Silverton felt like a glove I'd never realized I'd lost. It fit just right. I felt held and safe and warm. I had an impulse to wander barefoot down its streets in my nightgown, drinking a lemonade. The reading was held in a beautiful, intimate church with light and spring air pouring in from all directions. Beside the podium, a painting of a red chair piled with books and pens painted especially to commemorate this year's festival.
The first time I ever read my poetry publicly, I was pretty sure I wouldn't make it out alive. My breathing was so constricted and my hands so shaky that I wasn't even able to raise a bottle of water to my lips and take it in. I remember nothing about that reading other than that I was clearly still living at the end, for which I was grateful.
In contrast, fifteen or so years later, stepping up to the podium in Silverton was the first time I ever had the feeling of actually belonging up there in front of an audience. I had poems that I am proud of to share, and I was so thrilled and grateful to share them. I trusted myself to do a good job, and I trusted my audience to take the ride with me. My voice felt strong and sure. I was feeling the poems deeply as they came through me in spoken words.

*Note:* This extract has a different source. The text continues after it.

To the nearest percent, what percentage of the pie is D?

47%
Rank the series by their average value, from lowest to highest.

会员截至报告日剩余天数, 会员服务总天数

A few poems before finishing, as I was reading I Make You a River, a man's cell phone rang. I smiled and paused as he fumbled for his phone, giving him time to silence it. I know the humiliation of forgetting to turn my phone off very well. No biggie. But when the man took the call and started talking I really didn't know where that left me. Should I try to talk over him? I giggled, then giggled some more, and kept on reading as the man shuffled out on his single crutch, still talking. In all my years of attending poetry readings, I've never seen such a thing! I have no idea what the protocol for such an interruption might be, but I sure did enjoy improvising.
Listening to Karen and Penelope was like breathing in a feast of wine and fruit and cheese. I hung on every word as worlds of image and sound and profound human truths rose up before me and carried me out into my own knowing. I don't know if I've ever been so present or connected as a listener at a reading.

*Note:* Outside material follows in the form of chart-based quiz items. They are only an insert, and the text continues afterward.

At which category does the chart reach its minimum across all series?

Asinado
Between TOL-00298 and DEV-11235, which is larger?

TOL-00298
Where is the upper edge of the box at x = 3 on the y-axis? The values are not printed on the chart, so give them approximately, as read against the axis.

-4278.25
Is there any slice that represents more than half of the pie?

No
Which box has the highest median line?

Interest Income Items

Afterwards, Ella-Marie introduced herself and nearly knocked me over with the gale force of her enthusiasm. "That line about the poem being the hinge," she said. "That's it! That's how poetry is! That's exactly how it is!" This is the gift of poetry: Ella-Marie taught me something about my own poem and poetry at large by sharing what resonated for her. Thank you, Ella-Marie and everyone who has ever taken the time to receive my words and feed them back to me. Your listening creates a mystical expansion beyond where I can travel alone.

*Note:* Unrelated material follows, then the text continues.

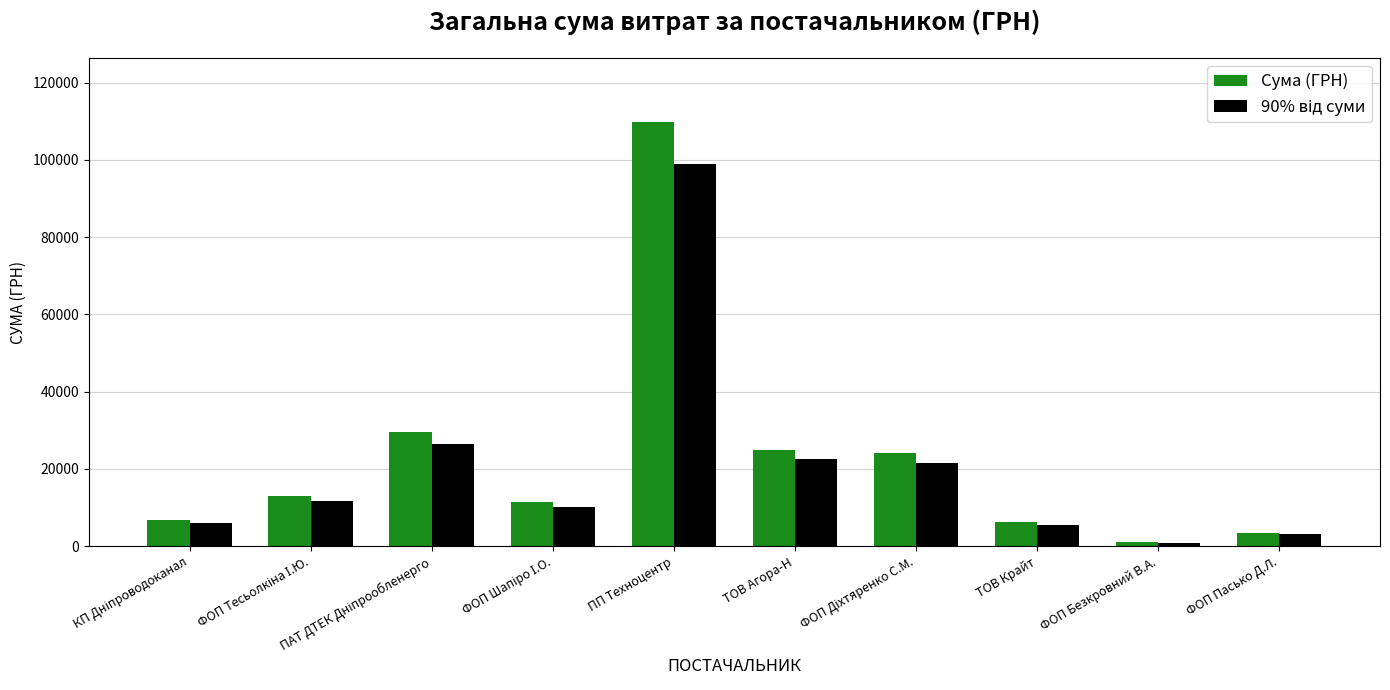

At which category does the chart reach its minimum across all series?

ФОП Безкровний В.А.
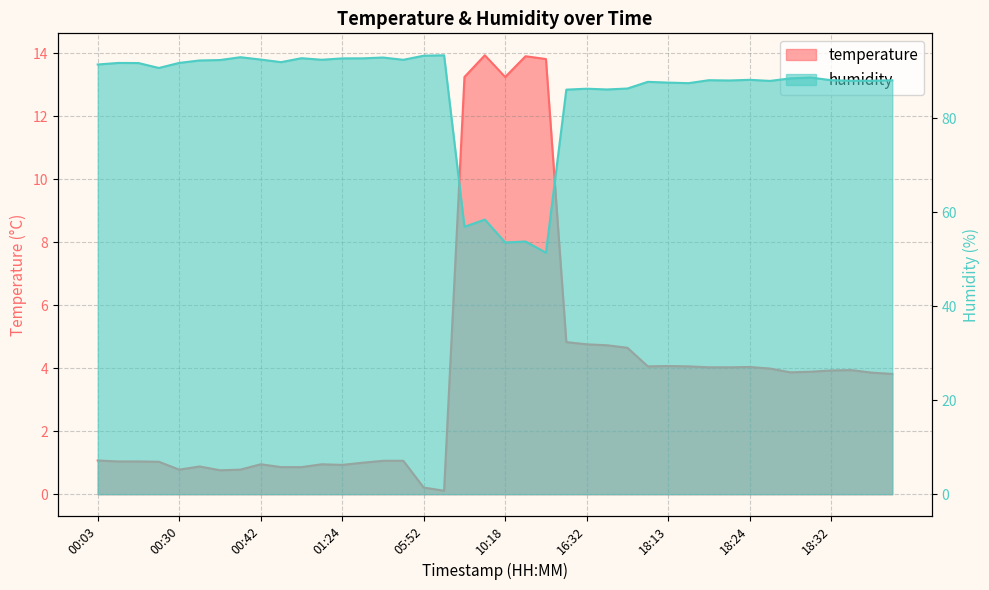

True or false: humidity has more than 0 interior local peaks.

True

Thank you to Brittany, who introduced me to the Silverton Poetry Association (and who has captivated audiences there for the past two years) and thank you Michael, Steve and everyone who worked so hard to create such a fine poetry festival and a very special evening. And thank you to Jon for traveling far with great enthusiasm to share this evening with me. And for interrupting my many-decade cycle of participating in the events that matter most alone. Bathed in grace I am. With gratitude, always.


Sounds lovely! I've always had a soft spot for Silverton. Such a gentle-feeling town.